# EXERCISES
**1)** List every username that posts in the forum thread about the WinZip evaluation version, naming each one once.
**2)** In the records, swap "Polish" for "Spanish" in the lines starting at the one containing "Southern Adventist University" and ending at the one containing "- by practicing writing using", and give those lines again with nothing else changed. Please leave the pictures out.
Start of DOCUMENT SECTION
# Winzip evaluation version?



## wiithepeople (Oct 13, 2007)

I just wanted to know: what's the difference between winzip evaluation version and bought version? 
When I use winzip it says buy it or use evaluation version...


----------



## ZeWarrior (Oct 13, 2007)

Wow you're from the US but you don't know what evaluation is? They mean the trial version.


----------



## Fragout (Oct 13, 2007)

Got Nag and no Nag


----------



## wiithepeople (Oct 13, 2007)

I know what it means, but is there any difference between the trial version and bought version?


----------



## wiithepeople (Oct 13, 2007)

@fragout: ?


----------



## moozxy (Oct 13, 2007)

I'm still using the Evaluation one after 30 days or what ever it was..


----------



## ZeWarrior (Oct 13, 2007)

No except one is a *TRIAL* While the other one isn't. BTW you never have to pay for it because if its like WinRAR then you can just close the page after the trial is over and keep using it. BTW why do you need WinZip? Can't you just use the Default unzipping thing from windows?


----------



## wiithepeople (Oct 13, 2007)

@ zewarrior: I don't know I'm not gr8 at technical stuff... that's why i posted this...


----------



## Fragout (Oct 13, 2007)

Technically both is the same, its just the screen asking u to buy it is called the Nag Screen.
So,
Trial = Nag Screen
Bought = No Nag Screen


----------



## FAST6191 (Oct 13, 2007)

*points to 7zip:
http://www.7-zip.org/


----------



## lagman (Oct 13, 2007)

Get 7zip

http://www.7-zip.org/

It's free.


----------



## ZeWarrior (Oct 13, 2007)

The only thing i Hate about 7-zip is you cant just click on the archive you have to right click it go over 7 zip and click on open archive or extract/whatever.


----------



## Rayder (Oct 13, 2007)

With WinZip and WinRar, the trial versions will work forever to unzip/rar files, but after the trial period, they will no longer zip/rar files up and you'll get a nag every time you use it.


----------



## FAST6191 (Oct 13, 2007)

@ZeWarriorReturns hit tools -> options -> plugins -> options, make sure the system tab is selected and uncheck cascaded contect menu.
End of DOCUMENT SECTION
Start of EXERCISE INPUT
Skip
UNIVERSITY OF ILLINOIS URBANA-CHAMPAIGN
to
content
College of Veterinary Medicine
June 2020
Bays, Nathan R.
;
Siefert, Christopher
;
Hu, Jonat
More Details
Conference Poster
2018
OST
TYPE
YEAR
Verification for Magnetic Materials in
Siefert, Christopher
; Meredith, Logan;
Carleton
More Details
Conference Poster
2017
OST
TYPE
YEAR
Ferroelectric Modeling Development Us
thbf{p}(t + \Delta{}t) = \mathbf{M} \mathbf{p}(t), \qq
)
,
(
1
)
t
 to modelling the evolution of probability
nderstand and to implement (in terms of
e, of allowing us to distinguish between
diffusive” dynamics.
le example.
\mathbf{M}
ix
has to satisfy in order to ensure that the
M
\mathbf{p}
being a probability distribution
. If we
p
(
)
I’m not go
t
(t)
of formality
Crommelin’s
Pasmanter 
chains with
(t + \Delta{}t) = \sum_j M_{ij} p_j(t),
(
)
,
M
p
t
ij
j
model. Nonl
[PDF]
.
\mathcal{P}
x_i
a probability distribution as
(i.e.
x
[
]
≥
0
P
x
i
End of EXERCISE INPUT
Start of EXERCISE INPUT
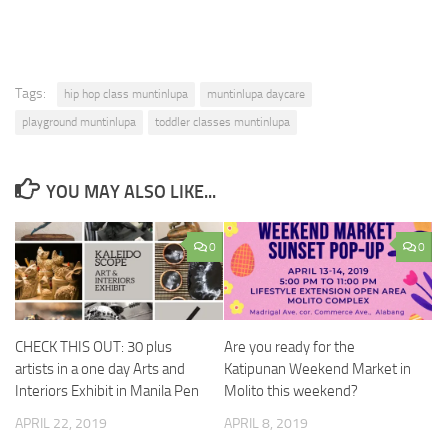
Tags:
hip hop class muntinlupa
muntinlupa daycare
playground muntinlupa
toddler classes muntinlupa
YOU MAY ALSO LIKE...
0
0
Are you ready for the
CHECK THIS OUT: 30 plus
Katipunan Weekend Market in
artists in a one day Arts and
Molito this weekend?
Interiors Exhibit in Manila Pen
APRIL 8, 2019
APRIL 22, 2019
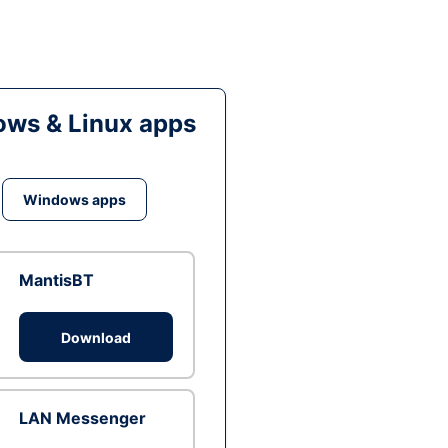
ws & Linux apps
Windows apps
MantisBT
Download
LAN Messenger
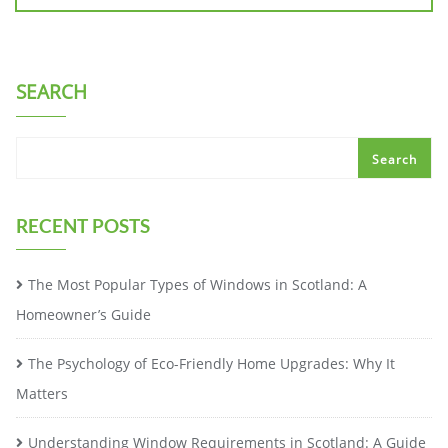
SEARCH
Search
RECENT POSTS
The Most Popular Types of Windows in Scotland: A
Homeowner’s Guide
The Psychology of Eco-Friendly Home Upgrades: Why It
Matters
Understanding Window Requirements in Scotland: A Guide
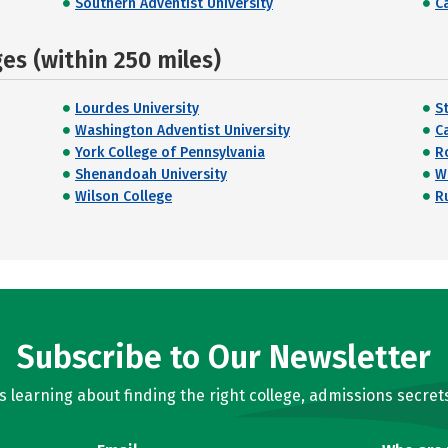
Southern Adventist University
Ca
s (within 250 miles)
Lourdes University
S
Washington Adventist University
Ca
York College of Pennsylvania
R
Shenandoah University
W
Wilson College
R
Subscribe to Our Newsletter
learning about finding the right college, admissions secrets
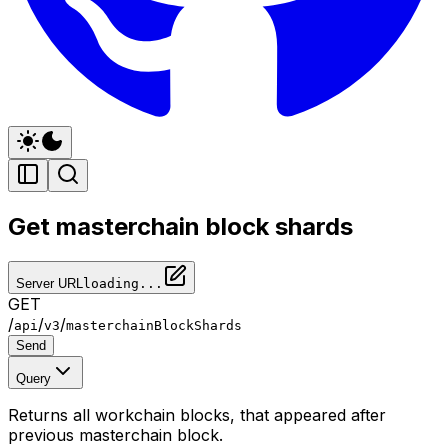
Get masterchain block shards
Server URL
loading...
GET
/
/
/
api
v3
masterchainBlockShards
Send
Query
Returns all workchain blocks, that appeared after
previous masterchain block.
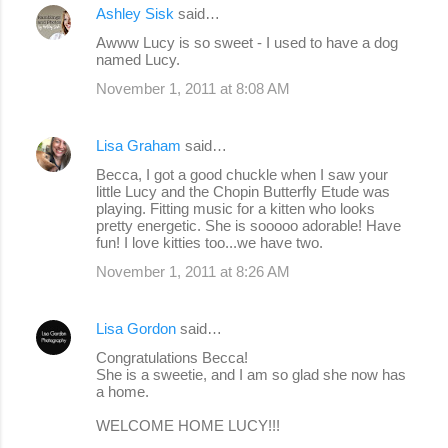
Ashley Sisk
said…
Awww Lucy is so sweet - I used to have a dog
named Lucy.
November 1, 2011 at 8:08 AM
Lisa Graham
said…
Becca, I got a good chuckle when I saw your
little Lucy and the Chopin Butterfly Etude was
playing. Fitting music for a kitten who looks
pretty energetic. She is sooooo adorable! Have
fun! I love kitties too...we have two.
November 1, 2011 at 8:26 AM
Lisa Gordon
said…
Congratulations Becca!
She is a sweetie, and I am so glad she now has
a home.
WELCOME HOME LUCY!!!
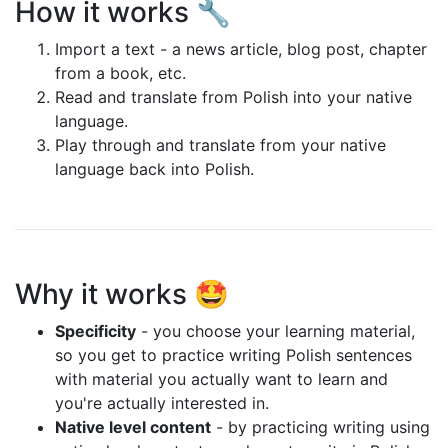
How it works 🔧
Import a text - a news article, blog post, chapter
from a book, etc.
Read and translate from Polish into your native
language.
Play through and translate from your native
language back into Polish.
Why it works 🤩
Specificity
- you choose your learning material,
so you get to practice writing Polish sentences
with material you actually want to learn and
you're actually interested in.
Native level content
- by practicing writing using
End of EXERCISE INPUT
# RESPONSES BY ITEM NUMBER
**1)**
wiithepeople
ZeWarrior
Fragout
moozxy
FAST6191
lagman
Rayder

**2)**
Southern Adventist University
Ca
s (within 250 miles)
Lourdes University
S
Washington Adventist University
Ca
York College of Pennsylvania
R
Shenandoah University
W
Wilson College
R
Subscribe to Our Newsletter
learning about finding the right college, admissions secrets
Get masterchain block shards
Server URL
loading...
GET
/
/
/
api
v3
masterchainBlockShards
Send
Query
Returns all workchain blocks, that appeared after
previous masterchain block.
Ashley Sisk
said…
Awww Lucy is so sweet - I used to have a dog
named Lucy.
November 1, 2011 at 8:08 AM
Lisa Graham
said…
Becca, I got a good chuckle when I saw your
little Lucy and the Chopin Butterfly Etude was
playing. Fitting music for a kitten who looks
pretty energetic. She is sooooo adorable! Have
fun! I love kitties too...we have two.
November 1, 2011 at 8:26 AM
Lisa Gordon
said…
Congratulations Becca!
She is a sweetie, and I am so glad she now has
a home.
WELCOME HOME LUCY!!!
How it works 🔧
Import a text - a news article, blog post, chapter
from a book, etc.
Read and translate from Spanish into your native
language.
Play through and translate from your native
language back into Spanish.
Why it works 🤩
Specificity
- you choose your learning material,
so you get to practice writing Spanish sentences
with material you actually want to learn and
you're actually interested in.
Native level content
- by practicing writing using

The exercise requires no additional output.